“Calm down, Zane. Drink your tea.”
So this was what shock felt like. Pure, buzzing, sucking-wind shock. I could only nod and blink. I blinked a lot, as if I were one blink away from all this being some bad nightmare I was going to wake from safe in my bed with Rosie next to me. I sipped mindlessly at the nasty tea.
Ms. Cab’s new gray eyes followed me.
Even though the tea tasted awful, it was making me feel calmer. “Your eyes still look creepy,” I said, and as soon as the words were out I could hardly believe I’d said something so rude. “Sorry. I—”
Ms. Cab adjusted the belt on her flowery dress and chuckled. “It’s a side effect of the healing tea. Makes you speak the truth. Now tell me every detail.”
My brain was all fuzzy, but I couldn’t stop the words from spilling from my mouth. I might’ve even told Ms. Cab that I thought Brooks was beautiful.
After I spat out the dreadful facts, she nodded and stood. “So it really has begun.”
I had a million and one
questions, but the only ones that mattered right now were focused on my dog. “I need to find Rosie. Why’d she disappear like that?”
Ms. Cab gave me a sad, kind smile, like she really did feel bad about Rosie. “Magic is so mercurial,” she said. “One can never fully gauge its temperament or understand its logic. But if a demon runner killed her, well, she belongs to the underworld now. Oh dear, you look green.”
The world tilted. “I don’t feel so good.” Then I tossed my cookies all over her tile floor.
She didn’t even seem to mind, simply patted me on the back. As she cleaned up the mess, she told me that the healing/truth tea makes everyone throw up.
When I was done I felt physically better but emotionally worse and more confused than ever. I sat down on the sofa and rubbed the back of my neck. “I don’t get it. What do you have to do with all of this? Did you see that demon coming?” I swallowed the words I really wanted to say: And if you did, why didn’t you help me before my dog got killed?
Ms. Cab walked over to the bookcase and brought out a long scroll of yellowed paper from the shelf. “I’m a nik’ wachinel,” she said. “A Maya seer.”
Brooks had called the Great Soothsayer a seer, too….No wonder Ms. Cab worked as a psychic.
But why was I suddenly meeting all these Maya?
I thought about the prophecy: A powerful innocent with ancient blood… I’d been so focused on the word powerful, I hadn’t considered my having ancient blood. Was my dad Maya? Then I remembered the last thing Brooks said to me: You’re a supernatural, too. I didn’t even know what that meant.
My head spun as Ms. Cab continued. “It’s my job to watch over you, and… Don’t look at me like that.”
I was about to ask Like what? when she added, “So what if I don’t always see the future clearly? It’s these blasted eyes! I’m going to have to have a serious talk with my supplier.” She shook her head and her left eye drifted a little. “The point is, I came as soon as I got the vision of you fighting a demon runner. And as for how I could drive, my foresight might be compromised sometimes, but my regular eyesight is just fine, thank you very much.”
“You mean those white eyes are fake?” I couldn’t believe she’d fooled me all this time.
“I wear them in public, as a cover. Don’t want it getting around that I’m a nik’ wachinel—that could be dangerous.” She put the scroll down on the coffee table. “And they haven’t hurt me professionally. People seem to have more respect for blind psychics, for whatever reason.”
“Wait. Did you say you’re supposed to watch over me? No offense, Ms. Cab, but, um… you don’t seem like someone who could protect me.” I mean, she was almost as short as my mom, and older than her by like thirty years!
“You’re safe, aren’t you? At least for now.”
“Safe? That demon took Rosie….And it dragged me across the cave to make me set Pukeface free.”
“Yes, well, sometimes I can’t be sure if my visions are happening in real time or the distant future. It’s called a delayed response. But at least I found you when I did, or that girl would’ve had you releasing Ah-Puch into this world.”

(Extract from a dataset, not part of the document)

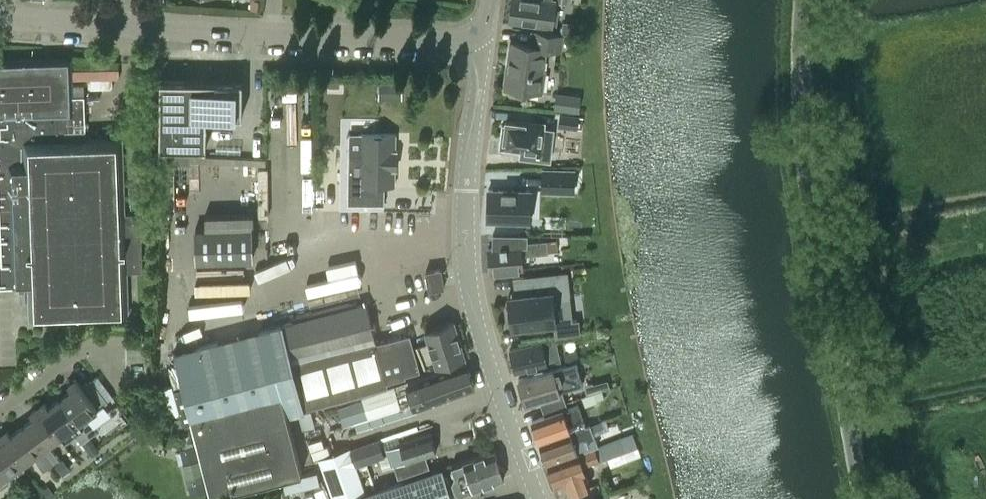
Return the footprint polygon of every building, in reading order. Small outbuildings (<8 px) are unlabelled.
[(251,9),(260,9),(260,0),(251,0),(251,9)] [(510,21),(535,24),(534,24),(552,27),(556,1),(562,2),(562,0),(512,0),(510,21)] [(512,59),(508,87),(542,91),(545,71),(543,71),(546,48),(561,50),(563,35),(537,32),(535,46),(511,42),(509,58),(512,59)] [(29,286),(30,317),(128,314),(126,270),(143,270),(141,211),(124,211),(122,136),(65,137),(65,129),(85,128),(84,95),(71,95),(70,58),(0,60),(0,287),(29,286)] [(160,80),(159,148),(206,149),(206,115),(242,116),(243,81),(160,80)] [(379,98),(402,98),(402,83),(379,83),(379,98)] [(557,93),(555,108),(563,109),(565,109),(567,94),(557,93)] [(561,114),(559,126),(577,128),(582,128),(584,117),(579,117),(579,116),(561,114)] [(506,120),(503,146),(521,148),(520,157),(538,159),(550,161),(554,128),(542,126),(542,124),(506,120)] [(349,153),(348,203),(385,204),(385,184),(395,185),(396,168),(397,168),(397,150),(396,150),(396,134),(362,133),(361,154),(349,153)] [(164,154),(164,163),(190,164),(190,161),(266,165),(266,159),(164,154)] [(174,165),(165,165),(165,213),(175,213),(174,165)] [(268,168),(258,168),(259,216),(269,216),(268,168)] [(543,169),(543,191),(574,192),(575,170),(543,169)] [(320,183),(321,210),(343,209),(342,182),(320,183)] [(530,190),(488,189),(488,220),(529,221),(530,221),(530,190)] [(206,229),(196,229),(197,261),(253,260),(252,228),(251,214),(205,215),(206,229)] [(558,250),(557,239),(547,240),(528,242),(528,235),(493,235),(493,249),(488,250),(490,273),(524,269),(522,255),(548,253),(548,251),(558,250)] [(430,289),(445,286),(442,268),(427,271),(430,289)] [(510,309),(506,309),(508,324),(512,324),(512,328),(530,325),(530,329),(544,328),(543,324),(554,323),(556,322),(553,296),(569,294),(567,273),(514,279),(517,304),(510,305),(510,309)] [(378,344),(376,338),(367,302),(175,352),(184,387),(175,390),(188,441),(197,439),(212,496),(303,472),(288,414),(305,410),(305,409),(330,402),(331,406),(358,399),(357,395),(388,387),(388,385),(424,373),(411,333),(378,344)] [(556,322),(554,323),(556,336),(580,332),(579,319),(572,320),(556,322)] [(430,341),(416,346),(424,369),(437,365),(437,366),(465,357),(455,321),(426,330),(430,341)] [(543,342),(511,349),(516,371),(562,360),(557,339),(543,343),(543,342)] [(564,353),(567,363),(579,360),(576,350),(564,353)] [(363,398),(338,406),(344,424),(425,399),(426,402),(475,387),(467,363),(409,382),(362,396),(363,398)] [(554,369),(520,379),(526,402),(540,398),(543,409),(566,403),(563,391),(561,392),(561,391),(584,384),(578,363),(554,369)] [(61,399),(89,437),(97,431),(86,416),(107,401),(90,377),(80,384),(77,379),(68,385),(72,391),(61,399)] [(180,413),(172,385),(163,387),(171,416),(180,413)] [(583,398),(586,405),(586,407),(599,402),(598,401),(606,398),(603,391),(583,398)] [(46,401),(38,407),(47,418),(59,435),(64,443),(75,435),(81,443),(82,442),(92,456),(99,451),(89,437),(61,399),(50,406),(46,401)] [(545,416),(533,421),(541,443),(570,432),(587,426),(579,405),(568,409),(566,403),(543,409),(545,416)] [(59,435),(47,418),(38,407),(30,413),(34,418),(23,426),(51,464),(58,459),(47,444),(59,435)] [(316,425),(312,411),(300,414),(304,428),(316,425)] [(570,432),(541,443),(549,463),(579,452),(598,445),(596,437),(591,424),(587,426),(570,432)] [(43,470),(51,464),(23,426),(12,434),(8,430),(1,435),(22,464),(33,456),(43,470)] [(401,444),(386,448),(392,466),(395,465),(398,477),(429,467),(425,455),(437,451),(430,432),(400,442),(401,444)] [(579,452),(549,463),(557,485),(565,482),(569,494),(590,486),(586,475),(586,474),(583,466),(600,460),(608,457),(625,451),(634,448),(629,434),(621,438),(595,447),(579,453),(579,452)] [(22,464),(1,435),(0,436),(0,485),(14,476),(11,472),(22,464)] [(366,459),(384,453),(378,438),(350,447),(355,462),(357,462),(360,470),(369,467),(366,459)] [(313,460),(320,458),(330,455),(330,447),(329,443),(316,447),(309,449),(313,460)] [(181,449),(185,464),(183,464),(188,484),(205,480),(199,460),(201,460),(197,445),(181,449)] [(334,498),(353,498),(367,494),(355,464),(350,450),(321,460),(334,498)] [(504,477),(495,450),(485,454),(452,465),(455,475),(452,481),(456,491),(460,493),(474,488),(504,477)] [(60,475),(67,470),(60,462),(53,467),(60,475)] [(286,491),(321,483),(318,471),(283,479),(286,491)] [(442,471),(355,498),(450,498),(442,471)] [(205,481),(193,484),(195,493),(207,490),(205,481)] [(601,483),(592,486),(595,498),(604,495),(601,485),(601,483)] [(47,498),(53,493),(47,485),(41,490),(47,498)]
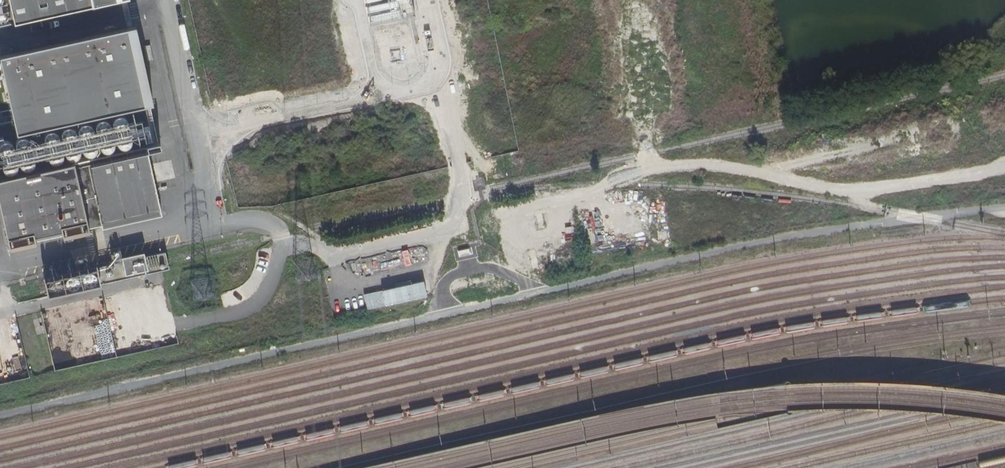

“No.” I frowned. “Brooks was here to warn me, and to take the artifact far away. To stop the prophecy.”
“Nawals can be tricksters, Zane. They can’t be trusted.”
I thought about that. Brooks had said loyalty was in her DNA. She had helped me fight the demon runner… hadn’t she? But I still didn’t know much about her or her so-called quest. And if her quest was so important, why did she insist that we leave the cave? Had she felt so rotten about Rosie she couldn’t go on? Or was she really scared of more demon runners showing up?
Ms. Cab stuck her finger on her left eye and rolled it slightly until the iris was back in the center. “You might get sick again later, depending on how many lies are inside you,” she said matter-of-factly, as if she were describing flu symptoms.
“How many lies are in me? I haven’t lied!”